A thin, flexible rod of length L = 10 cm carries charge Q = 91 nC uniformly along its length. The rod is then bent into a semicircle, as shown in the figure. Show all work and circle answers. a) Find the electrical potential at the center.
b) Now we want to place a single point charge so that the electric potential is zero at the center. What are the coordinates of this charge’s positions (x,y) and what is the charge Q1 needed in Coulombs?

(I can't extract the figure, but its basically a semicircular rod of charge with a point where the center of the full circle would be.)

## Homework Equations

U= kQq / r, λ = Q/L, C=2πr

## The Attempt at a Solution

Part a.) We take (from 0-L)∫ dU = ∫(k/r)dQ => dQ = λdL, ∫(k/r)λdL => kλ/r * L ]from0-L
= (kλ/r) * L = kQ/r (same as U) , And we calculate r from 2L = 2πr.

But wouldn't the point charge in b) also be affected by the rod, and in that case we would have to vary 'r' as well to find that charge's elect. potential?

Much appreciated!

(a) looks like what I'd do.
(b) the potential at a point due to a charge does not depend on the presence of other charges... as your own equation shows.

Got it, thanks!

... note: it would matter if the rod were a conductor, then it becomes quite a hard problem.
Fortunately you are told that the charge density is a constant - so it must be an insulator.

## 1. What is a semicircular rod and how does it relate to electric potential?

A semicircular rod is a conductive material in the shape of a half-circle. It is often used in experiments to demonstrate how electric potential is affected by the shape and positioning of conductive materials. When a voltage is applied to the rod, the electric field inside the rod will be uniform and perpendicular to the surface, resulting in a constant electric potential along the length of the rod.

## 2. How is the electric potential calculated for a semicircular rod?

The electric potential of a semicircular rod can be calculated using the equation V = kQ/r, where V is the electric potential, k is Coulomb's constant, Q is the charge on the rod, and r is the distance from the center of the rod. This equation assumes that the rod is infinitely long and has a constant charge distribution.

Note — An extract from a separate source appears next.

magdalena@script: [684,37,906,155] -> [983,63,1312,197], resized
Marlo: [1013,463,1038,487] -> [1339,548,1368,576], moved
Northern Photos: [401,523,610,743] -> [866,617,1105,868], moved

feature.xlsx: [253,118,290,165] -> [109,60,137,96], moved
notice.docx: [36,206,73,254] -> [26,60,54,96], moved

## 3. What factors can affect the electric potential of a semicircular rod?

The electric potential of a semicircular rod can be affected by the charge on the rod, the distance from the center of the rod, and the shape and positioning of the rod. Additionally, the presence of other conductive materials nearby can also impact the electric potential of the rod.

## 4. How does the electric potential change as you move along the length of a semicircular rod?

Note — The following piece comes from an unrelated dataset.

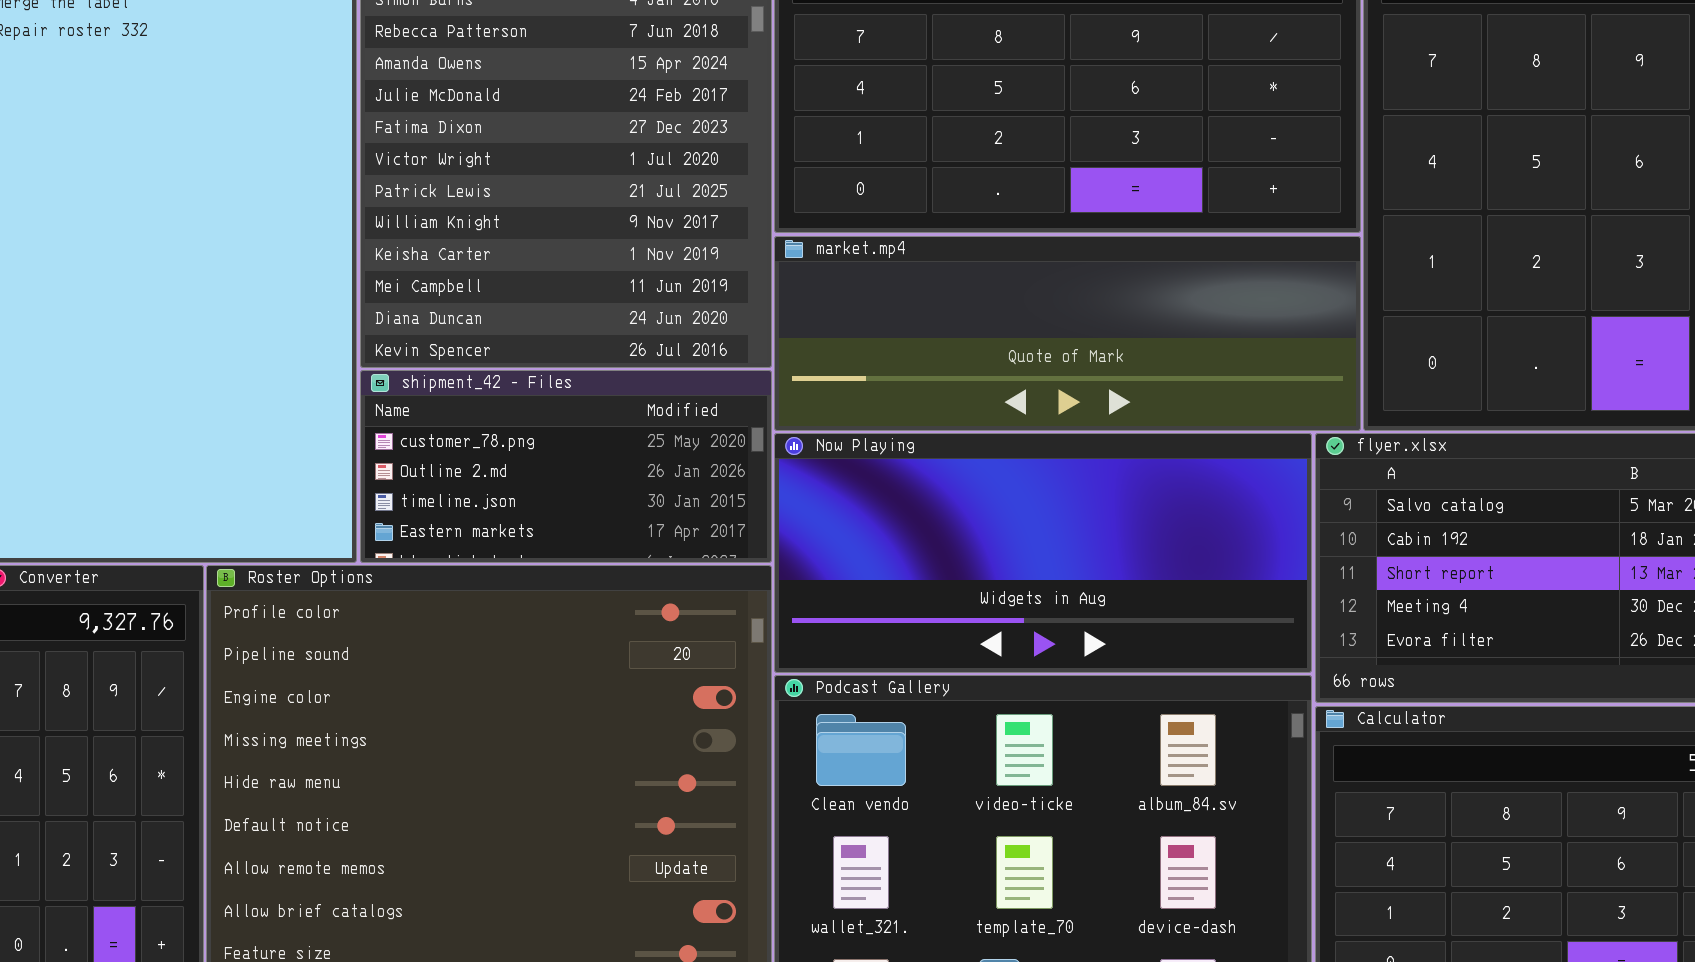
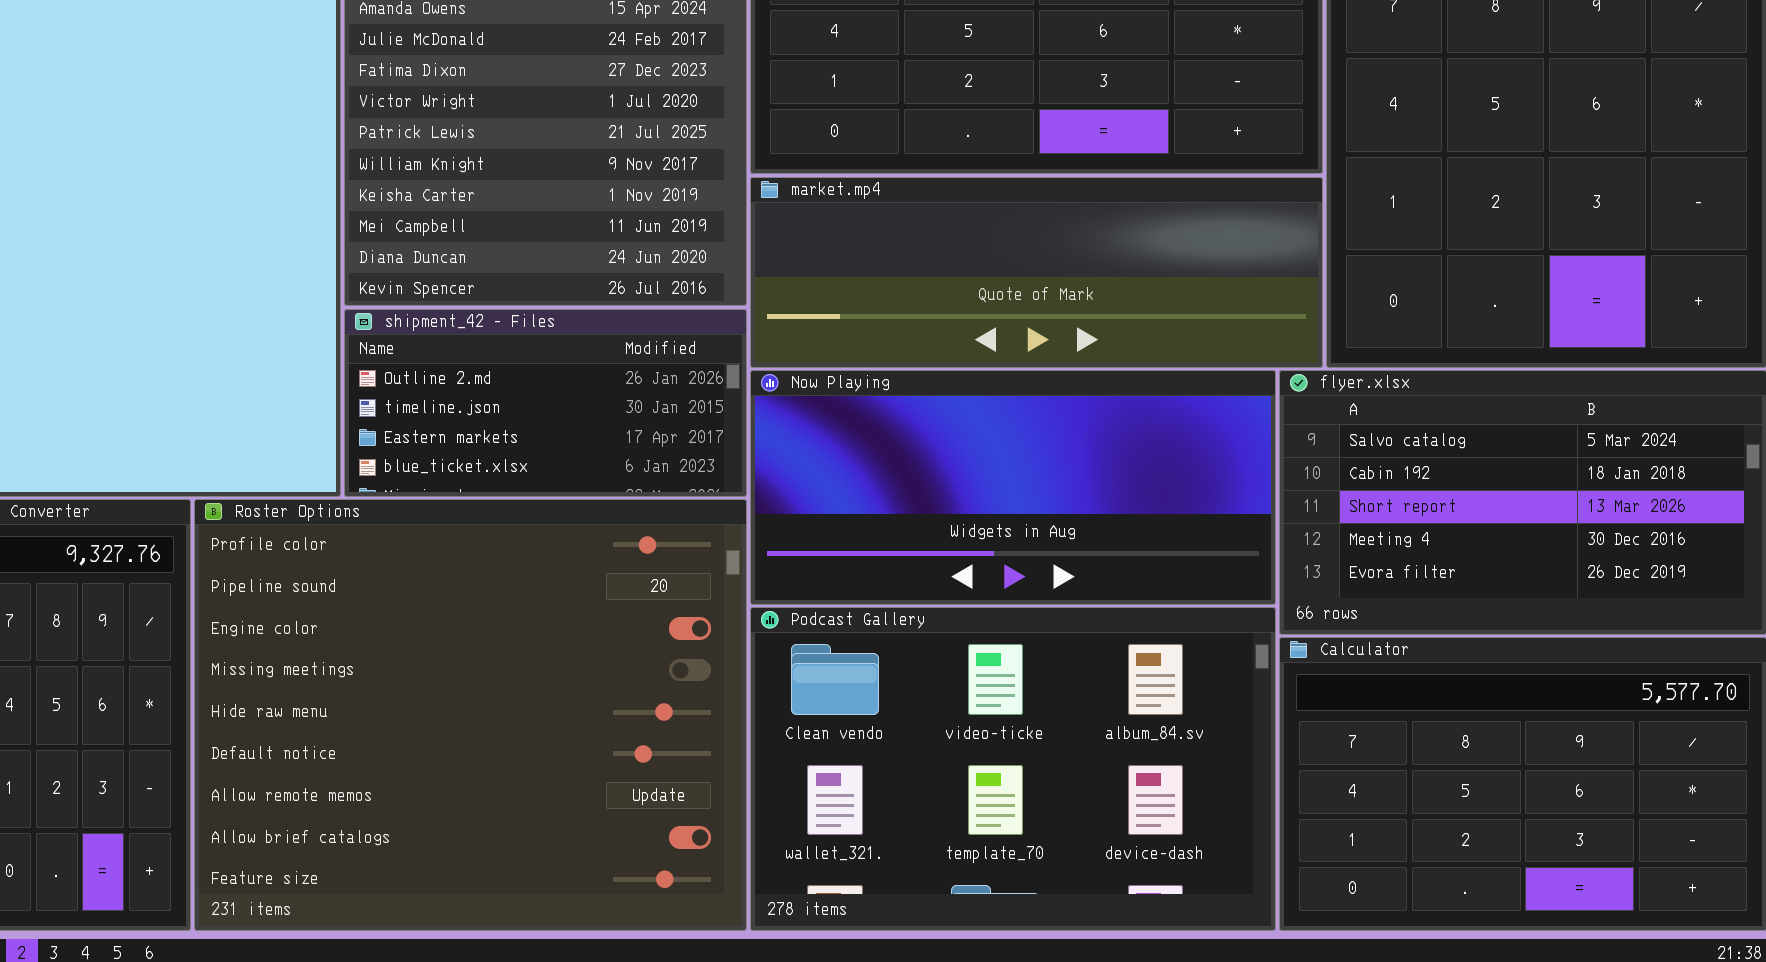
shipment_42 - Files: [360,370,772,563] -> [344,309,747,497], scrolled down 1 row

As you move along the length of a semicircular rod, the electric potential will remain constant, assuming that the rod has a uniform charge distribution and there are no other nearby conductive materials. This is because the electric field inside the rod is perpendicular to the surface and will not change as you move along the length.

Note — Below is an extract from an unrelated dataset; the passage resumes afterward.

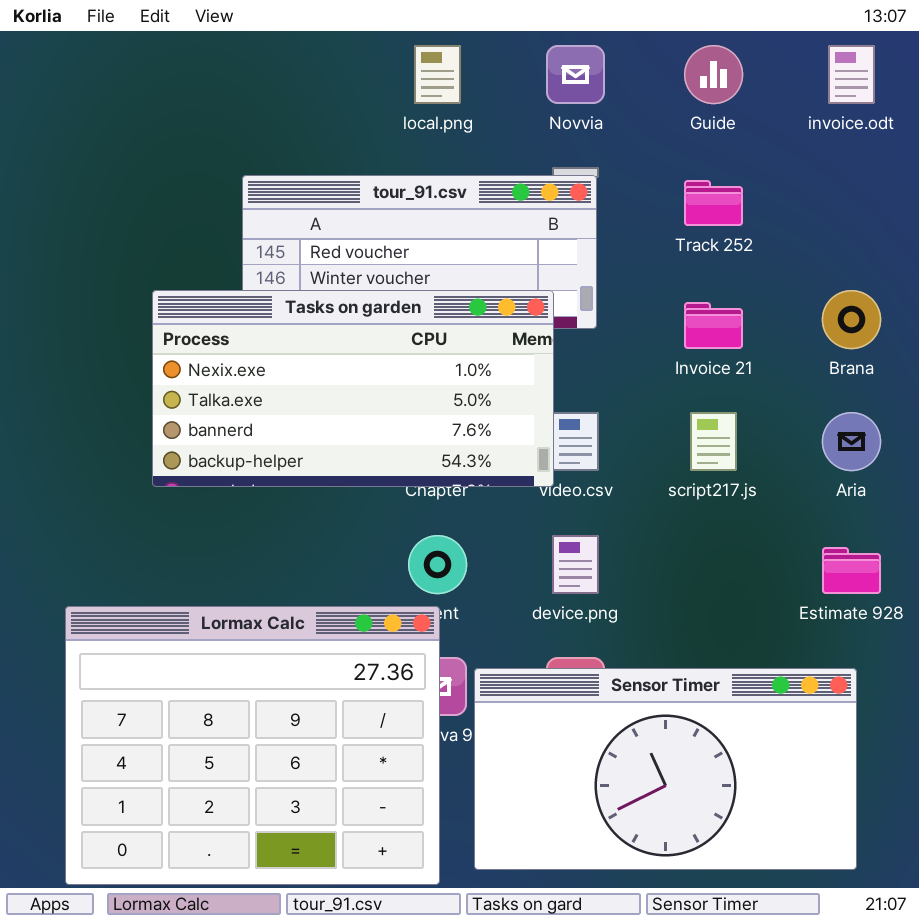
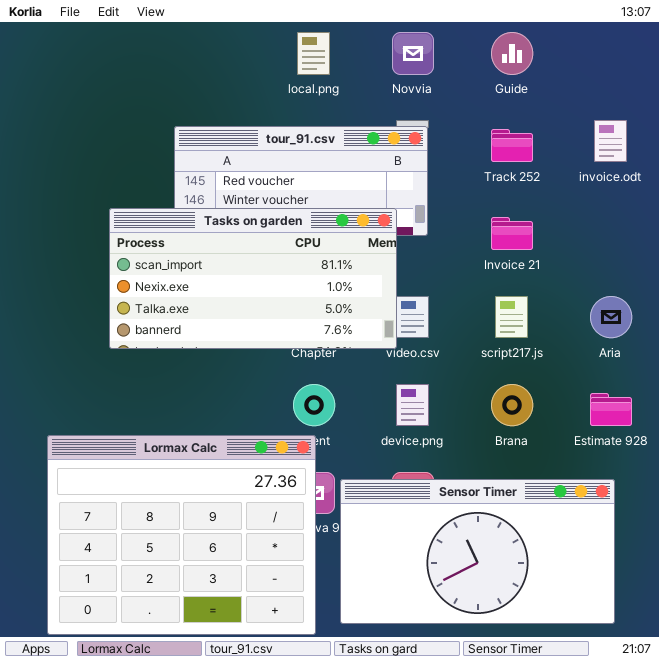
invoice.odt: [828,45,875,104] -> [594,120,627,162], moved
Tasks on garden: [152,290,554,487] -> [109,208,397,349], scrolled up 1 row
Brana: [822,290,881,349] -> [491,384,533,426], moved

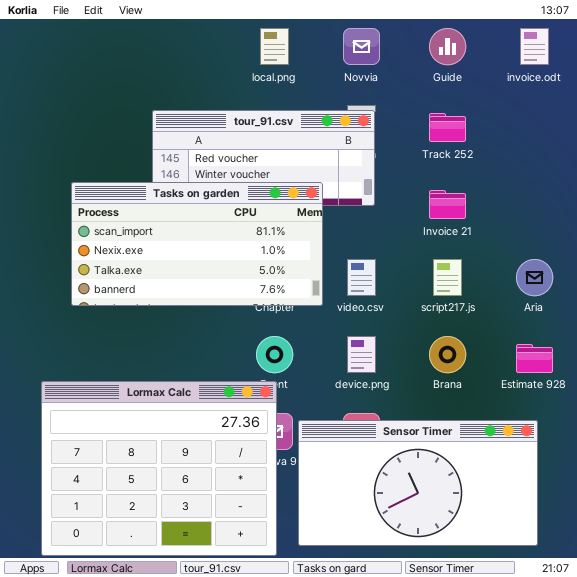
invoice.odt: [594,120,627,162] -> [520,28,549,65], moved
Tasks on garden: [109,208,397,349] -> [71,182,323,306], moved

## 5. What are some potential real-world applications of semicircular rods and electric potential?

Semicircular rods and electric potential have various applications in physics and engineering, such as in capacitor design and electrostatic shielding. They can also be used in experiments to demonstrate the principles of electric potential and how it is affected by different factors. In addition, understanding electric potential is crucial in the design and operation of electronic devices and power systems.